## List of tasks
A) Retype the tethering forum thread word for word, everything from "I had kind of" down to "this particular moment.".
B) Pick up the forum thread about phone tethering after its last post and write what comes next.

## Source passage
========================================
# Extended amount of time tethering?



## razor2006 (Jul 16, 2011)

Tomorrow I'll be working a booth at the county fair. I'm contemplating taking my laptop to keep myself entertained, but the only way I'll have Internet access is if I tether to my Bolt all day.

I've never used wired tethering, that may be the better thing for me to do. I have used Wireless Tether many many times, but if I'm doing that all day, my Bolt will cook for sure. I could perhaps take my notebook cooler and sit the bolt on it.

Suggestions? Wired tethering a better option? I've never even used it, would I just connect via USB and choose Internet Pass Through? I am rooted, running 2.10.605.1, and do have unlimited data, but do not pay for tethering.


----------



## mandog202 (Jun 7, 2011)

On long trips in the back of the car i use PDANet to usb tether, ran a webcam through the entire 6hr trip through 3G and 4G and it didnt get hot


----------



## razor2006 (Jul 16, 2011)

I had kind of assumed as much, the main reason it gets hot I think is because of how the WiFi radio is operating with Mobile Hot Spot or Wireless Tether.

I'm not paying for PDANet for one day of use though. Any suggestions on wired tethering via other means? Will the Internet Pass Through option achieve this? I've never tried, or have the means to try at this particular moment.

EDIT: Internet Pass Through is to use your PCs internet on your Phone, I'm looking to do Internet Connection Mode which will use your phone's internet via USB on your PC. However, when I try it on my Bolt, it just sits there and says Processing... and never goes anywhere. Any suggestions out there?
========================================
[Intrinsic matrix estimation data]
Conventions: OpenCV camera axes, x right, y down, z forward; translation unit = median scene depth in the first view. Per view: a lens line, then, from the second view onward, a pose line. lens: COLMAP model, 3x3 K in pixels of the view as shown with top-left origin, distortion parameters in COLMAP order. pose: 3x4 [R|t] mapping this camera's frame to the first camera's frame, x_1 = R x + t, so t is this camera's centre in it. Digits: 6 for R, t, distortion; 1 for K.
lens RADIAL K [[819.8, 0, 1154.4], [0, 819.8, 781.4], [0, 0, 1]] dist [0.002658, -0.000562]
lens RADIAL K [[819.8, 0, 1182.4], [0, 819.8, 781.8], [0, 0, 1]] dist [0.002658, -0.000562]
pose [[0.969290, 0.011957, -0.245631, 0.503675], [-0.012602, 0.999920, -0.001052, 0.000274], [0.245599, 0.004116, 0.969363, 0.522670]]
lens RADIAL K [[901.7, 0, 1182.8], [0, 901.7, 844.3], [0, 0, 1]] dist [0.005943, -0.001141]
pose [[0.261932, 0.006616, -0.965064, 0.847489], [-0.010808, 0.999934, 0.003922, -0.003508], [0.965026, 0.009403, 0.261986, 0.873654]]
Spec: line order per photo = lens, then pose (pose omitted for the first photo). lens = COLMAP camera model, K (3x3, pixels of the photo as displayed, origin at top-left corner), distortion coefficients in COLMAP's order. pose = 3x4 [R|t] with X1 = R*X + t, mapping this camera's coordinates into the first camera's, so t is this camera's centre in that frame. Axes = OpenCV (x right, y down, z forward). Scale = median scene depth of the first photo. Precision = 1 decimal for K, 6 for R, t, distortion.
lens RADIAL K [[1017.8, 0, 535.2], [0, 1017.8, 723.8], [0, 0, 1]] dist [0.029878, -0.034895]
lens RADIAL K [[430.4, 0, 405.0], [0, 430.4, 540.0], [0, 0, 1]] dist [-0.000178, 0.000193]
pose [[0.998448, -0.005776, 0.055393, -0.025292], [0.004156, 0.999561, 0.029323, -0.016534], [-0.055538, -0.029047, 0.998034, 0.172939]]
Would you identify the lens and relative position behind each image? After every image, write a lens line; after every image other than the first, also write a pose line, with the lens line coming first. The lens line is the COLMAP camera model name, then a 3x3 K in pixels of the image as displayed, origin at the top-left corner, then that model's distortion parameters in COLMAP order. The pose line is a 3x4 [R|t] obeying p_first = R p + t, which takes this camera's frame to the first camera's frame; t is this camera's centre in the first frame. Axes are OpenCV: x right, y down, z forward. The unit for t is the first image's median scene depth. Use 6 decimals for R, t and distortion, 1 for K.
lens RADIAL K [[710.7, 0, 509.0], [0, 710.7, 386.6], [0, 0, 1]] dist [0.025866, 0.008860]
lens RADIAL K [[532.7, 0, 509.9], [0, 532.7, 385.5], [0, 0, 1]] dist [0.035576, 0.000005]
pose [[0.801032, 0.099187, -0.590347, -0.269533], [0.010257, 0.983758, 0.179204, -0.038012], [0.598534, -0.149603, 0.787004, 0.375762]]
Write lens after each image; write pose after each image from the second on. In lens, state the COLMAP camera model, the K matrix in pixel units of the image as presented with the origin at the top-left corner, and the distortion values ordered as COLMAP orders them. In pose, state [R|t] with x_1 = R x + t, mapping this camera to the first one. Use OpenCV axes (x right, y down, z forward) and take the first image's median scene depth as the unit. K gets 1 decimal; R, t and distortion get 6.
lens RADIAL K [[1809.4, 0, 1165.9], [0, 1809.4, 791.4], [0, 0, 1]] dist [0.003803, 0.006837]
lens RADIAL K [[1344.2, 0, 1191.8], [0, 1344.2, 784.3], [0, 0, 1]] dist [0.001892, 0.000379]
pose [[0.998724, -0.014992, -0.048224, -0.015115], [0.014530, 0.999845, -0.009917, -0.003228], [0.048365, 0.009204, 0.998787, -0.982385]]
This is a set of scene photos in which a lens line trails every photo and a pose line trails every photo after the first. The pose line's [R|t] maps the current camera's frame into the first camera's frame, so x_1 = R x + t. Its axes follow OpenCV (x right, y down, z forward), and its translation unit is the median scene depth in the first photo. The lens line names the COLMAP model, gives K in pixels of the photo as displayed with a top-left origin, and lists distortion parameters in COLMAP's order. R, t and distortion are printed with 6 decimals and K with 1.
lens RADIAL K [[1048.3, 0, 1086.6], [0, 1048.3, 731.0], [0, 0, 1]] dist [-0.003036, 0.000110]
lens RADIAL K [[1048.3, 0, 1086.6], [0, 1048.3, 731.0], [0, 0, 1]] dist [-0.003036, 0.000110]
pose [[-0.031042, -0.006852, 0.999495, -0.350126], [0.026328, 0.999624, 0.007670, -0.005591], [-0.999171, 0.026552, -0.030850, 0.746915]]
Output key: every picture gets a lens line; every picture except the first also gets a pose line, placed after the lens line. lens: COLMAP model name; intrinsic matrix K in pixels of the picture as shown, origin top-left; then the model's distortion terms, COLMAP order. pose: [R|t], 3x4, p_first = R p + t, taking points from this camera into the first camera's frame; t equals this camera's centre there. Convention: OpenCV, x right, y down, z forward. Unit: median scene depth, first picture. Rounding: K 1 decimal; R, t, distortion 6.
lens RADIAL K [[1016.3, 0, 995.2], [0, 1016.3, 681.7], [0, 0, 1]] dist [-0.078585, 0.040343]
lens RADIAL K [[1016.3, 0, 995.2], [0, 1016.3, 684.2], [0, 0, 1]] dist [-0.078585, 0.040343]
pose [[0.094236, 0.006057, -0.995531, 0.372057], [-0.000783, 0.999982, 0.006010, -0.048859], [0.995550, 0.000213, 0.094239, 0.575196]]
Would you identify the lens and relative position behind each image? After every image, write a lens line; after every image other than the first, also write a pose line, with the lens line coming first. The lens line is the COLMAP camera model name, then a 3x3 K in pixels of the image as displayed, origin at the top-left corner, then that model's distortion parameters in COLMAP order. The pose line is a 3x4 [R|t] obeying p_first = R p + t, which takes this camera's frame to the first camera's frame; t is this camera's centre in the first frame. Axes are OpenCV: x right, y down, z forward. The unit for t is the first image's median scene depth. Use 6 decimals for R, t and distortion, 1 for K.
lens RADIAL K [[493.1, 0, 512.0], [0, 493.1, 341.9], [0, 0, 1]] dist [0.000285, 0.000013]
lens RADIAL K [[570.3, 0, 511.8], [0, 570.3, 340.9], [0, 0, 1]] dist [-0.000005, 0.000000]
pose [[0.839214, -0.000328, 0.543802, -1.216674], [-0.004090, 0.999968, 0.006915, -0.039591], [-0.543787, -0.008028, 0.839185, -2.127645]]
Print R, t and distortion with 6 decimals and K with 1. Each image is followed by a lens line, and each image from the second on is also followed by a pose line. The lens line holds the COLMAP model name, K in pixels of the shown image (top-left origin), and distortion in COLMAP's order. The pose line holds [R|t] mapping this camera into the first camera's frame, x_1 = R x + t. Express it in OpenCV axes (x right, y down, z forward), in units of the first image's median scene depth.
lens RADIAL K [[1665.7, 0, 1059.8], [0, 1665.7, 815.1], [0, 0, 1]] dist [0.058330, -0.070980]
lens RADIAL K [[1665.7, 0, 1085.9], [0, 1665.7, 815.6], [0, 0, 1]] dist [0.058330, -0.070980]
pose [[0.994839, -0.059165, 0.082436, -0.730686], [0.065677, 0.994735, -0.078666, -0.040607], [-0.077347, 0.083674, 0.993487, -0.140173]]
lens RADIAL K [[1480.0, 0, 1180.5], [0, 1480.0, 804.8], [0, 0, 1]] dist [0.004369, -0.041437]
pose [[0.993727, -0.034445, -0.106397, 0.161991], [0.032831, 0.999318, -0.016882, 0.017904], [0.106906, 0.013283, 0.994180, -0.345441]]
========================================
## Outputs by task
A)
I had kind of assumed as much, the main reason it gets hot I think is because of how the WiFi radio is operating with Mobile Hot Spot or Wireless Tether.

I'm not paying for PDANet for one day of use though. Any suggestions on wired tethering via other means? Will the Internet Pass Through option achieve this? I've never tried, or have the means to try at this particular moment.

B)
----------



## razor2006 (Jul 16, 2011)

Can't get Internet Connection Mode to enable on my phone, must be a bug with 2.10.605.1 or something. I'm going to just install and use PDANet. I didn't realize they give you a free 2 week trial, then limited free use after that expires. The last time I looked at them was way back in the iPhone 2G days, and they wanted like $35 for the app.


----------



## dnakaman (Jul 11, 2011)

Whatever you do, make sure you got some way to lock that puppy down or someone will say, "Hey, look at this cool prize I "won" at the fair!


----------



## mandog202 (Jun 7, 2011)

The free version of PDANet works, you just can't access secure (httpps) sites with it


----------



## razor2006 (Jul 16, 2011)

"dnakaman said:


> Whatever you do, make sure you got some way to lock that puppy down or someone will say, "Hey, look at this cool prize I "won" at the fair!


Someone would be getting their ass beat, lol. Nah, it won't leave my sight, believe me.



"mandog202 said:


> The free version of PDANet works, you just can't access secure (httpps) sites with it


Which is fine, I'll probably be RDPing into my laptop at home doing most of what I'll be doing anyway.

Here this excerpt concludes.